Plaintiffs dispute that he was distracted, asserting that he was "alarmed." Doc. #80, p. 18. However, Arriaga used the term distracted to describe himself. Doc. #71-5, p. 11 ("maybe that's when I got distracted").
Mark Collins, who is white, is another Quikrete driver supervised by Hodges. During his 90 day probationary period, Hodges gave Collins a warning for an overweight violation. Collins successfully completed his probationary period and since then has not been in a preventable accident or incident. After his probationary period, Collins discovered a crack in the steel frame of his trailer, due to metal failure, which Quikrete asserts Collins could not have prevented.
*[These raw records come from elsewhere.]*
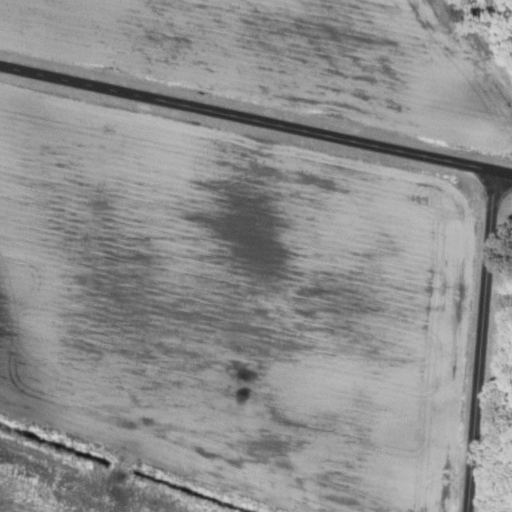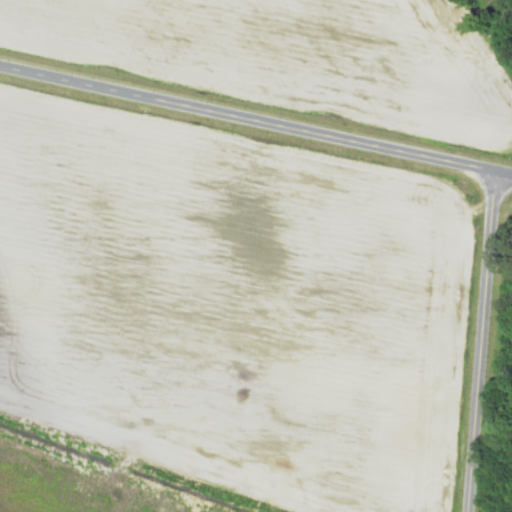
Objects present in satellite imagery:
road: (255, 129)
road: (485, 347)
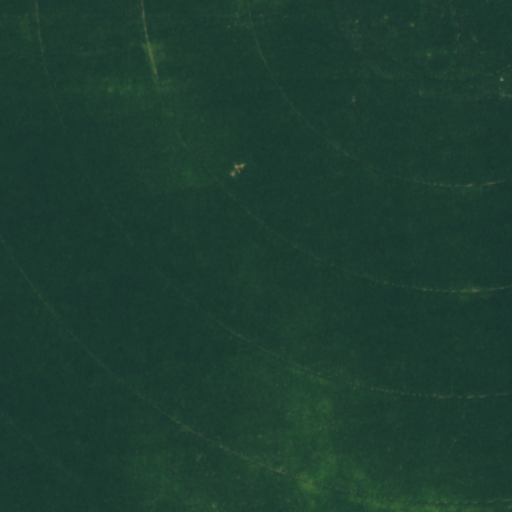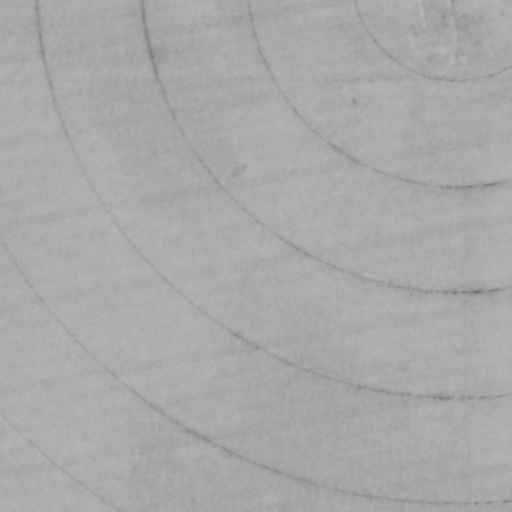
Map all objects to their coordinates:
crop: (256, 255)
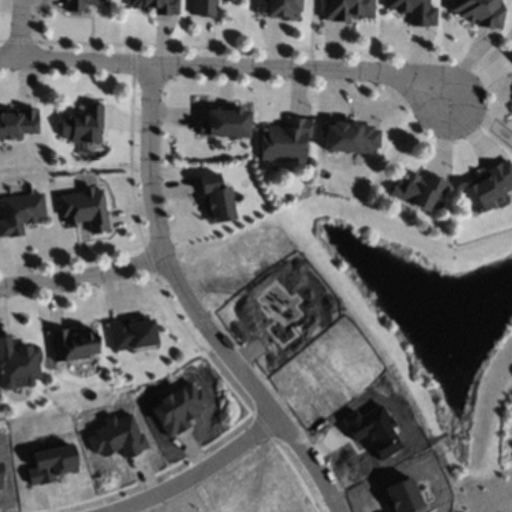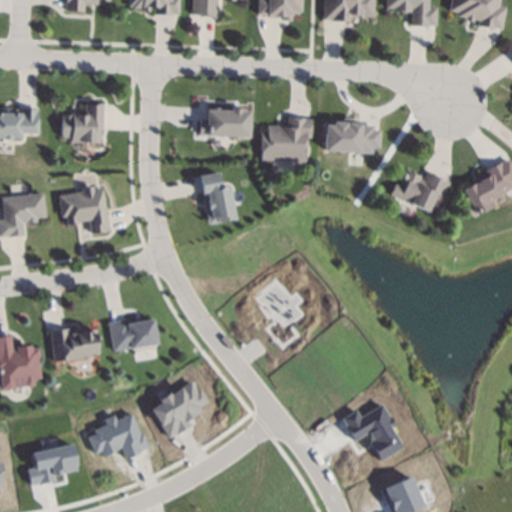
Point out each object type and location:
building: (75, 4)
building: (78, 4)
building: (153, 5)
building: (157, 6)
building: (202, 7)
building: (203, 7)
building: (277, 8)
building: (280, 8)
building: (345, 9)
building: (345, 9)
building: (414, 10)
building: (413, 11)
building: (478, 11)
building: (477, 12)
road: (18, 29)
road: (311, 34)
building: (510, 50)
building: (511, 51)
road: (227, 66)
building: (16, 121)
building: (17, 121)
building: (222, 122)
building: (225, 122)
road: (480, 122)
building: (81, 124)
building: (84, 124)
building: (349, 137)
building: (283, 139)
building: (287, 139)
building: (2, 149)
building: (486, 186)
building: (489, 186)
building: (417, 189)
building: (419, 189)
building: (216, 197)
building: (213, 198)
road: (152, 203)
building: (82, 208)
building: (83, 209)
building: (19, 212)
building: (19, 212)
road: (82, 275)
park: (429, 320)
building: (130, 333)
building: (130, 334)
building: (70, 343)
building: (70, 344)
building: (17, 364)
building: (17, 365)
building: (175, 407)
road: (273, 419)
building: (371, 430)
building: (114, 436)
building: (49, 463)
road: (199, 472)
building: (399, 496)
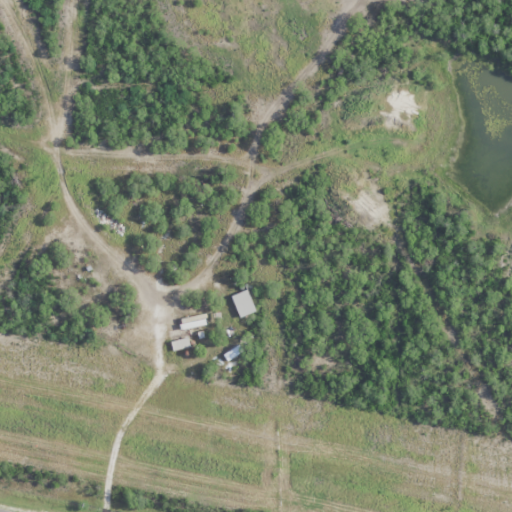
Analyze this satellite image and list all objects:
road: (45, 287)
building: (243, 303)
building: (241, 305)
building: (193, 321)
building: (190, 325)
building: (180, 343)
building: (178, 346)
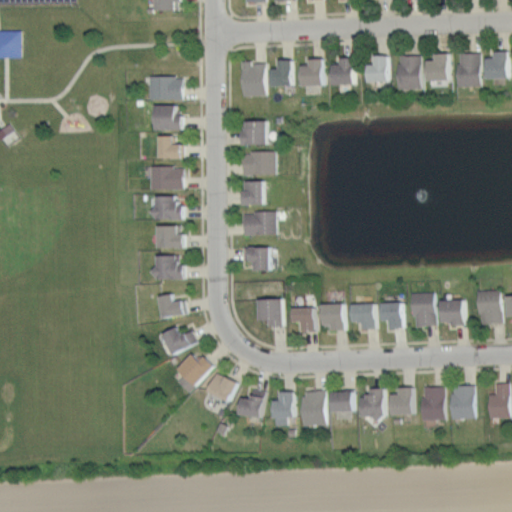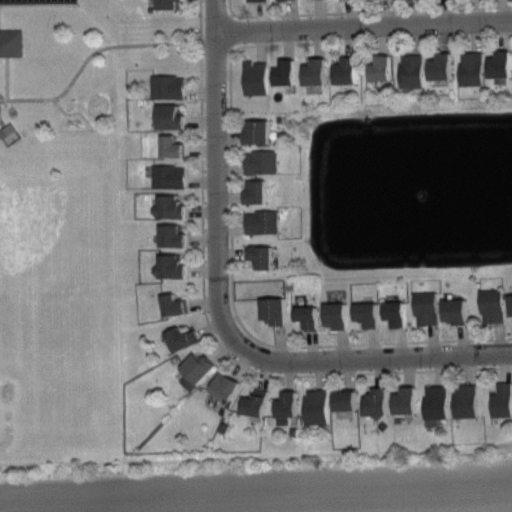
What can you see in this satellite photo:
building: (254, 0)
building: (280, 0)
parking lot: (38, 1)
building: (163, 3)
building: (168, 4)
road: (365, 10)
road: (364, 27)
building: (9, 41)
road: (97, 49)
building: (511, 55)
building: (495, 62)
building: (435, 64)
building: (501, 64)
building: (376, 66)
building: (442, 66)
building: (466, 66)
building: (473, 67)
building: (382, 68)
building: (341, 69)
building: (407, 69)
building: (280, 70)
building: (311, 70)
building: (347, 70)
building: (413, 70)
building: (316, 71)
building: (286, 72)
building: (252, 77)
building: (256, 77)
road: (7, 78)
building: (164, 85)
building: (169, 87)
road: (59, 106)
building: (162, 115)
building: (170, 116)
road: (2, 122)
building: (253, 129)
building: (6, 131)
building: (259, 131)
building: (9, 134)
building: (166, 145)
building: (173, 146)
building: (258, 160)
building: (263, 161)
road: (217, 174)
building: (165, 175)
building: (170, 177)
fountain: (449, 177)
building: (252, 190)
building: (256, 190)
building: (165, 205)
building: (174, 207)
building: (258, 221)
building: (263, 221)
building: (168, 234)
building: (175, 236)
park: (58, 238)
park: (46, 253)
building: (258, 255)
building: (264, 256)
building: (166, 264)
building: (176, 266)
building: (507, 302)
building: (511, 302)
building: (169, 303)
building: (177, 304)
building: (487, 304)
building: (493, 305)
building: (421, 307)
building: (269, 308)
building: (427, 308)
building: (274, 309)
building: (450, 309)
building: (457, 310)
building: (390, 311)
building: (361, 312)
building: (332, 313)
building: (369, 313)
building: (397, 313)
building: (303, 315)
building: (337, 315)
building: (307, 316)
road: (209, 323)
road: (511, 335)
building: (175, 337)
building: (183, 337)
road: (371, 360)
building: (191, 365)
building: (200, 370)
building: (220, 385)
building: (229, 385)
building: (340, 399)
building: (347, 399)
building: (400, 399)
building: (407, 399)
building: (437, 399)
building: (462, 399)
building: (498, 399)
building: (502, 399)
building: (379, 400)
building: (430, 400)
building: (369, 401)
building: (250, 402)
building: (259, 402)
building: (468, 402)
building: (282, 405)
building: (312, 405)
building: (289, 407)
building: (318, 407)
crop: (264, 488)
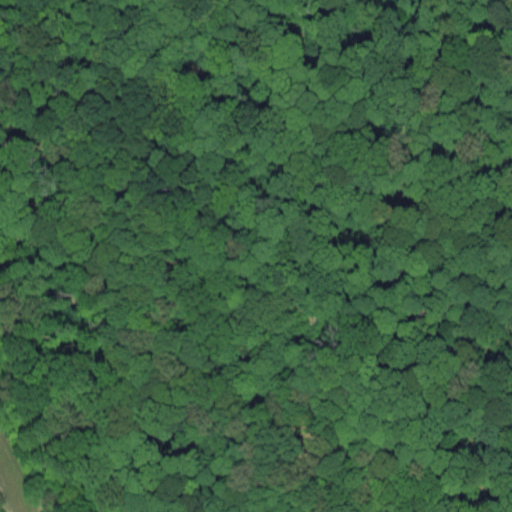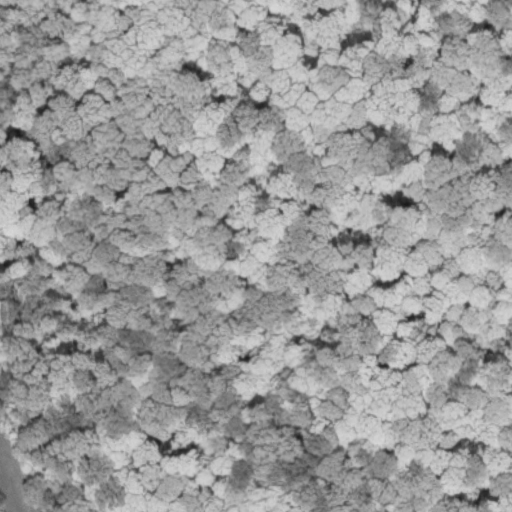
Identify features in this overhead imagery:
road: (98, 101)
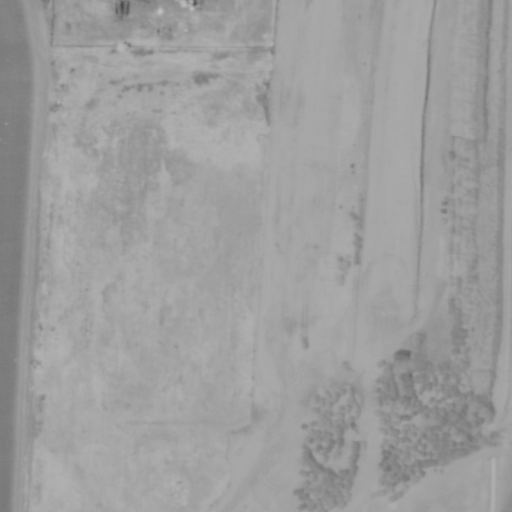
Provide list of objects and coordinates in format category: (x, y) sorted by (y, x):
crop: (256, 255)
road: (507, 459)
road: (510, 475)
road: (508, 493)
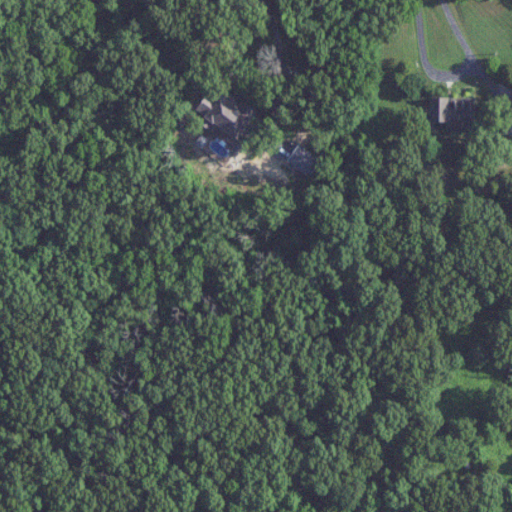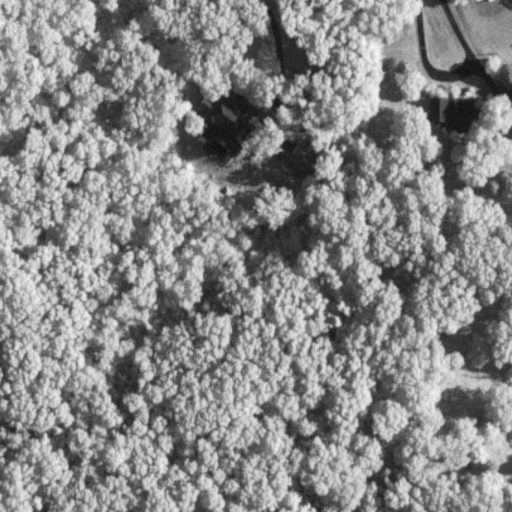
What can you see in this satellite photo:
road: (450, 75)
road: (493, 90)
road: (263, 99)
building: (226, 112)
building: (456, 113)
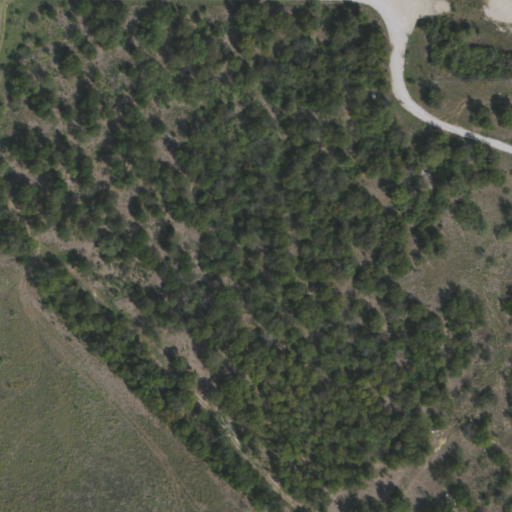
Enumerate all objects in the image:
road: (506, 7)
road: (408, 107)
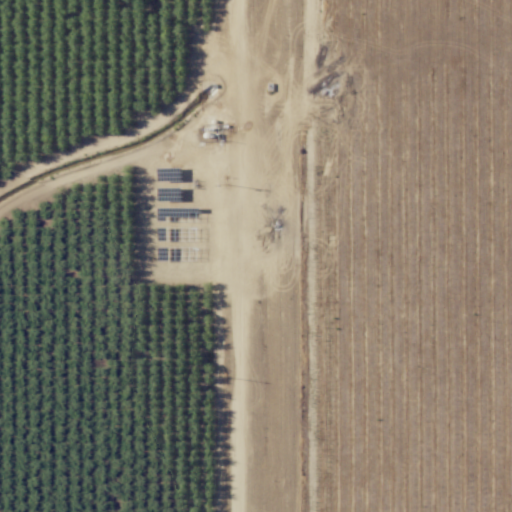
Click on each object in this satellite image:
road: (241, 256)
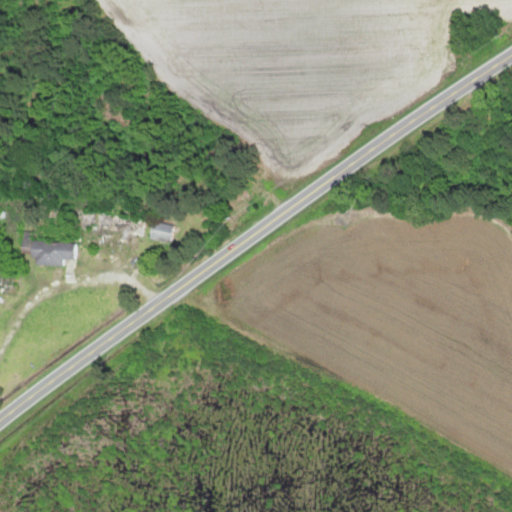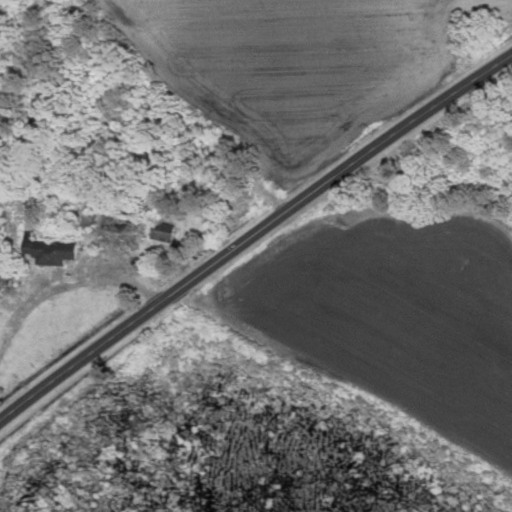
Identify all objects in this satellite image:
building: (109, 224)
building: (160, 233)
road: (251, 236)
building: (49, 254)
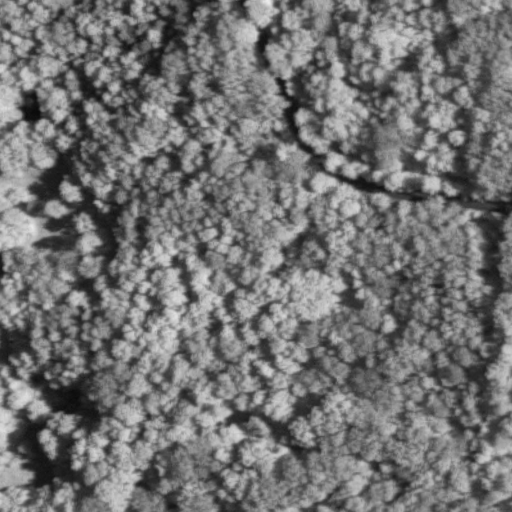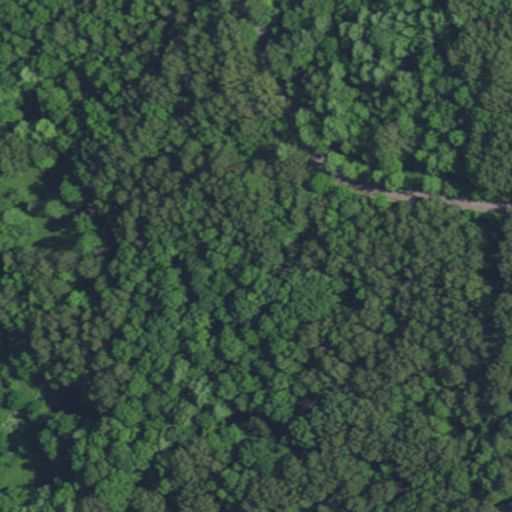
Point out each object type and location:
road: (324, 160)
road: (504, 203)
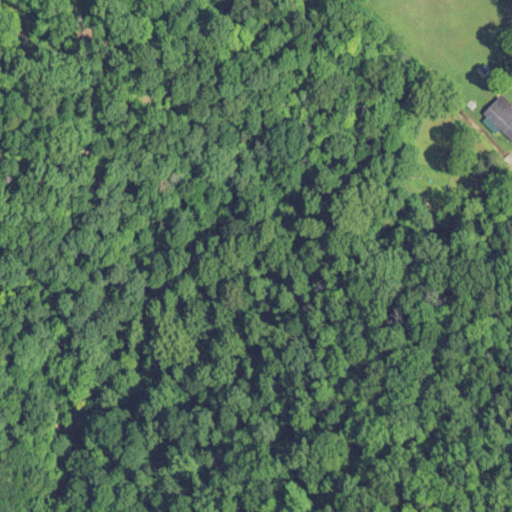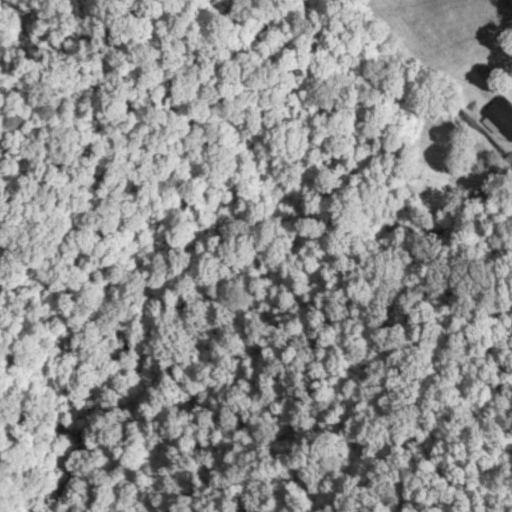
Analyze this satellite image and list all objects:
building: (501, 116)
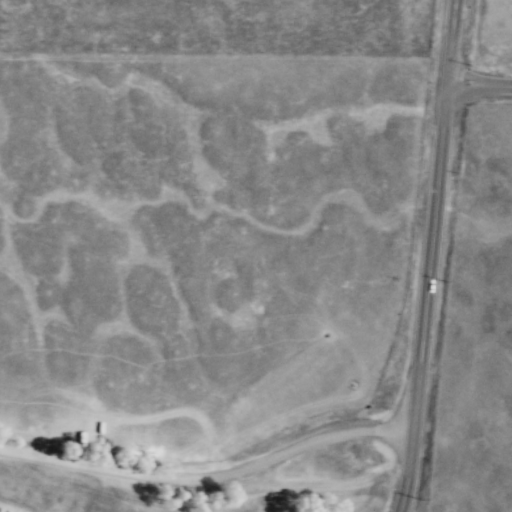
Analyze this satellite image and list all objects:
road: (449, 44)
road: (478, 88)
road: (425, 300)
road: (389, 429)
road: (186, 478)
He found the crack during an inspection and had it repaired before the trailer broke.
Plaintiffs neither dispute nor admit these facts. Doc. #80, p. 21 (Response to UMF Nos. 50-52). Instead they state that "Collins has been disciplined for poor employee performance which would include maintenance of his truck," citing inadmissible hearsay (Doc. #80-3, p. 2, ¶25). They also make other assertions about Collins, which the court will discuss subsequently.
This fact, too, [UMF #53] is "[d]isputed to the extent of establishing that Lopez and Arriaga's alleged vehicle damage was something under their control." Doc. #80, p. 21. Plaintiffs assert that Hodges cannot give an expert opinion as to the cause of the metal failure. Regardless, plaintiffs offer no evidence to show that Hodges did not believe, in good faith, that plaintiffs were responsible for the damage to their vehicle and Collins was not.
Plaintiffs include a statement of additional, controverted facts in their brief ("ACF_"). The court has considered these facts, to the extent they are relevant to, and discussed in conjunction with, plaintiff's claims, and are supported by admissible evidence. Many, though, are irrelevant, supported by rank hearsay or consist of conclusory statements.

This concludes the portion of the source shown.